■ TASK INSTRUCTIONS
Copies of all lines containing the string "baseFrequency" are needed from the data below.
Segment Start: INPUT DATA
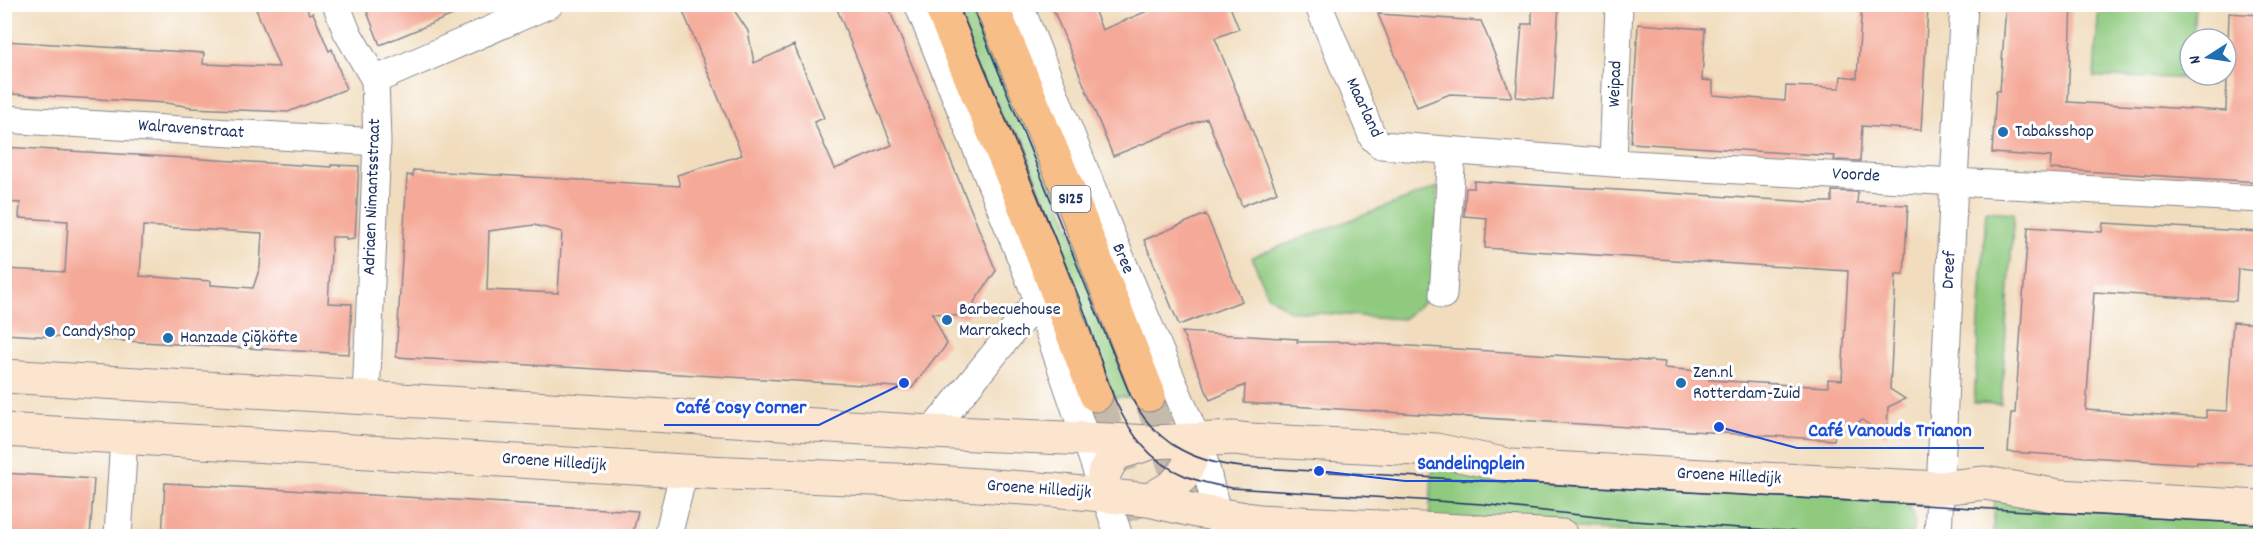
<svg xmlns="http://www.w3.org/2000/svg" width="2265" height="541" font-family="Dekko,sans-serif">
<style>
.green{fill:#8fca7f;stroke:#557c6e;stroke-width:1.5}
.building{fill:#f5aa99;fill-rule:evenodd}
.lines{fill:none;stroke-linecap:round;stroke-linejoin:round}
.primary-tunnel{stroke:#c6baab;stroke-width:33;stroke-dasharray:33 16;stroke-linecap:butt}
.street-casing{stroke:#86868e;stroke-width:29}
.secondary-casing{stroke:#86868e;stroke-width:35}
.primary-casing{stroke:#86868e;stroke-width:35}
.street{stroke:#fff;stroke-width:27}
.secondary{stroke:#fce5cf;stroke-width:33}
.primary{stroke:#f7be87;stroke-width:33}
.tram{stroke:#1b2f5e;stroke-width:1.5}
.poi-dot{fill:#1f6fb2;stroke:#fff;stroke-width:2}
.labels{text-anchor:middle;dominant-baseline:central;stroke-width:6;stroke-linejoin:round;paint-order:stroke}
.shield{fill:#fff;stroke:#5f6d8e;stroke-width:1.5}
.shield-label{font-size:16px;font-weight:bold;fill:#1b2f5e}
.street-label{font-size:18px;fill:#1b2f5e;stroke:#fff}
.poi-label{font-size:18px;fill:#1b2f5e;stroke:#fff;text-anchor:start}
.leader{fill:none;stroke:#1d4ed8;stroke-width:2}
.callout-dot{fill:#1d4ed8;stroke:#fff;stroke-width:2}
.callout-label{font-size:20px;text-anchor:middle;font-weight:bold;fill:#1d4ed8;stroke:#fff;stroke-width:6;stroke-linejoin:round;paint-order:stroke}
</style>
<rect width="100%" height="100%" fill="#fff"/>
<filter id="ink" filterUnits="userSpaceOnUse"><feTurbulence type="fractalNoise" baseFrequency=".0167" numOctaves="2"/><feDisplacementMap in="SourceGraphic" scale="12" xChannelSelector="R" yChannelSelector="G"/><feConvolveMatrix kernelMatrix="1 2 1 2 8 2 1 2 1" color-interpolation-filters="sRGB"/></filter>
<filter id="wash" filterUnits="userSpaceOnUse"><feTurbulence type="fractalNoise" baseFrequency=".008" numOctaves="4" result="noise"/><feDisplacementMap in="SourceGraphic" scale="24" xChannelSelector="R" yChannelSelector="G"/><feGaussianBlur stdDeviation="1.35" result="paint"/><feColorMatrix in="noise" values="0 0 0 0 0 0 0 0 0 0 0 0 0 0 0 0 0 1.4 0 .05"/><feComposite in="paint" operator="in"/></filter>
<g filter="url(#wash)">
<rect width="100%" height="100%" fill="#f1ddbe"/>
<path class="green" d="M950,5h31l157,392h-32z
M2099,5h96l-2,34h-3l1,39 -97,-1z
M1438,187l-5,107 -30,25 -113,-8 -23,-16 -15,-38z
M1986,211l28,2 -13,191 -27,-1z
M1433,458l470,40c9,13 17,23 7,38h-198l-283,-15z
M1995,494l265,22v20h-267z"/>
<g id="blocks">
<path class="building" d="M254,4h51l4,10 4,-1 16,38 3,-2 14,40 -58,23 -97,-4v-1l-25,-4 -155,-9 -1,-4h-6v-49l200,12 -1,11 76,3z
M364,4h113v1l-97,40z
M680,4h50l18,27 6,32 40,-18 30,73 -10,4 21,47 57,-24 -57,-141h52l109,267 -22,31 1,3 -9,12 -34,-4 15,31 -9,12h-2l-24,32 -516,-31 11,-182 6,1v-6l267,16 -3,-11 65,-20zM534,225l28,7 -4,61 -71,-3 2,-59z
M1051,4h41l10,26 62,-26h65l10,25 -24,9 62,154 -35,14 -35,-88 -94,38z
M1532,4h27l-6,96 -37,-3 6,-73h10z
M1862,4l66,3 -7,123 -59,-4 -2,35 -26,-1 1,-4 -204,-13 7,-119 67,5 -3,51 11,1v14l72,6 1,-15 54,2 1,-12 16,2z
M2006,4h66l-4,98 158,9 3,-98 31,2v167l-210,-13 1,-12 -59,-4 4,-62h4z
M1378,14l103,7 31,76 -62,-3 -33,13z
M4,147l327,20v-2l28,1 -4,72 -9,1v-2h-14l-4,66 24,1 -3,50 -345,-20v-65l61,3 3,-51 -49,-3 1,-15 -16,-1zM143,226l119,7 -2,34 -7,21 -42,-3v-4l-71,-5z
M1474,181l336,21h22v-11l26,1 -1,11 51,2 -4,69h-8l-6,115 15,10 -17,8 -1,30 -25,-17 -27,14 -1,6 -590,-37 1,-18 -35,15 -28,-68 116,7 -1,3h50l318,20 -1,6 46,4 -1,8 119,7v-8l14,1 6,-109 -363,-23 2,-30 -23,-2 2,-28h8z
M1206,214l36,87 -63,24 -35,-85z
M2103,223l157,9v39l-22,-2 -2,32 -142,-9 -8,118 120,8v-8l21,1 6,-89 27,2v140l-63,-2v2l-189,-12 3,-39h4l13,-186 74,5z
M4,473l90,6 -4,58h-86z
M165,483l39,2 434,26 -6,26h-470z"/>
</g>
</g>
<g filter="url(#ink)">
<use href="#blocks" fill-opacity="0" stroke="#86868e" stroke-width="1.5"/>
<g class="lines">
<path class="primary-tunnel" d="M1096,395l45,141
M1149,395l39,111 8,30"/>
<g class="street-casing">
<path id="street" d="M336,4l11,28 28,48 2,62 -11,256
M918,4l120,296 81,236
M1019,4l81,204 97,232 7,20 19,76
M1318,4l55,134 8,7 232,18 647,36
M375,80l175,-76
M4,119l373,23
M1613,163l6,-159
M1443,295l9,-144
M931,432l107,-132
M118,536l6,-99
M668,536l16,-65
M1938,536l16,-355 10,-177"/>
</g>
<g class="secondary-casing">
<path id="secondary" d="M4,376l927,56 222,10 81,-4 16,2 186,10 76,16 427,22 46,-5 74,13 201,11
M4,430l680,41 235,10 134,9 95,10 48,11 63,10 303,15
M1104,494v-21l11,-19 32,-10
M1148,500c33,-15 39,-25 49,-60"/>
</g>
<g class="primary-casing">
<path id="primary" d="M940,4l80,190 76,201
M991,4l80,193 78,198"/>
</g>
<use href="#street" class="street"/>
<use href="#secondary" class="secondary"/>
<use href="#primary" class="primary"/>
<path class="tram" d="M958,4c41,99 82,197 122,296 20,49 28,106 63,146 23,27 56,37 89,42l250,16 151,17 230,15
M971,4l159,391c24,47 61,67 112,72l1018,57"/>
</g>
</g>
<g class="poi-dot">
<circle cx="2003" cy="132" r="6"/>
<circle cx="947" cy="320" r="6"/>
<circle cx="50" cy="332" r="6"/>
<circle cx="168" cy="338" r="6"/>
<circle cx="1681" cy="383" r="6"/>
</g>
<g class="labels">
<rect class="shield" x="1051.5" y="186" width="39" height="26" rx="4.5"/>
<g class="shield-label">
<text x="1071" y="199">S125</text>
</g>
<g class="street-label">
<text transform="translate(1616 84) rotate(-88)">Weipad</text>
<text transform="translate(1363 108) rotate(65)">Maarland</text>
<text transform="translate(191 130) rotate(4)">Walravenstraat</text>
<text transform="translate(1856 176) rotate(3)">Voorde</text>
<text transform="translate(373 197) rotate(-88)">Adriaen Nimantsstraat</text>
<text transform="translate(1122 259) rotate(67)">Bree</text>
<text transform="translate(1950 270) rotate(-87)">Dreef</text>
<text transform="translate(554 463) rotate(4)">Groene Hilledijk</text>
<text transform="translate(1729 477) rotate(3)">Groene Hilledijk</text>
<text transform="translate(1039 490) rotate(4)">Groene Hilledijk</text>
</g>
<g class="poi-label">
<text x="2015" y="132">Tabaksshop</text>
<text x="959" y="310">Barbecuehouse<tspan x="959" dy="21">Marrakech</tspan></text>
<text x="62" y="332">CandyShop</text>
<text x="180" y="338">Hanzade Çiğköfte</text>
<text x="1693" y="373">Zen.nl<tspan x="1693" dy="21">Rotterdam-Zuid</tspan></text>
</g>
</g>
<path class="leader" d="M904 383L819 425H664M1719 427L1797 448H1984M1319 471L1405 481H1537"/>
<g class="callout-dot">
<circle cx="904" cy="383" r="6"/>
<circle cx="1719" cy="427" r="6"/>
<circle cx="1319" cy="471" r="6"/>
</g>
<g class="callout-label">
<text x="741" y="413">Café Cosy Corner</text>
<text x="1890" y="436">Café Vanouds Trianon</text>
<text x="1471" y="469">Sandelingplein</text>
</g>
<rect width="2265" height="541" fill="none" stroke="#fff" stroke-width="24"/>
<g transform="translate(2208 57) rotate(258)"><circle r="28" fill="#ffffff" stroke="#a4acbf" stroke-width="1.5"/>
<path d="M0-4.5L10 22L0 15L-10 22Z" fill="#1f6fb2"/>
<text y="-9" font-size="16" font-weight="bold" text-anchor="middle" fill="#1b2f5e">N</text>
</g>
</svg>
Segment End: INPUT DATA
■ THE COMPLETED TASK
<filter id="ink" filterUnits="userSpaceOnUse"><feTurbulence type="fractalNoise" baseFrequency=".0167" numOctaves="2"/><feDisplacementMap in="SourceGraphic" scale="12" xChannelSelector="R" yChannelSelector="G"/><feConvolveMatrix kernelMatrix="1 2 1 2 8 2 1 2 1" color-interpolation-filters="sRGB"/></filter>
<filter id="wash" filterUnits="userSpaceOnUse"><feTurbulence type="fractalNoise" baseFrequency=".008" numOctaves="4" result="noise"/><feDisplacementMap in="SourceGraphic" scale="24" xChannelSelector="R" yChannelSelector="G"/><feGaussianBlur stdDeviation="1.35" result="paint"/><feColorMatrix in="noise" values="0 0 0 0 0 0 0 0 0 0 0 0 0 0 0 0 0 1.4 0 .05"/><feComposite in="paint" operator="in"/></filter>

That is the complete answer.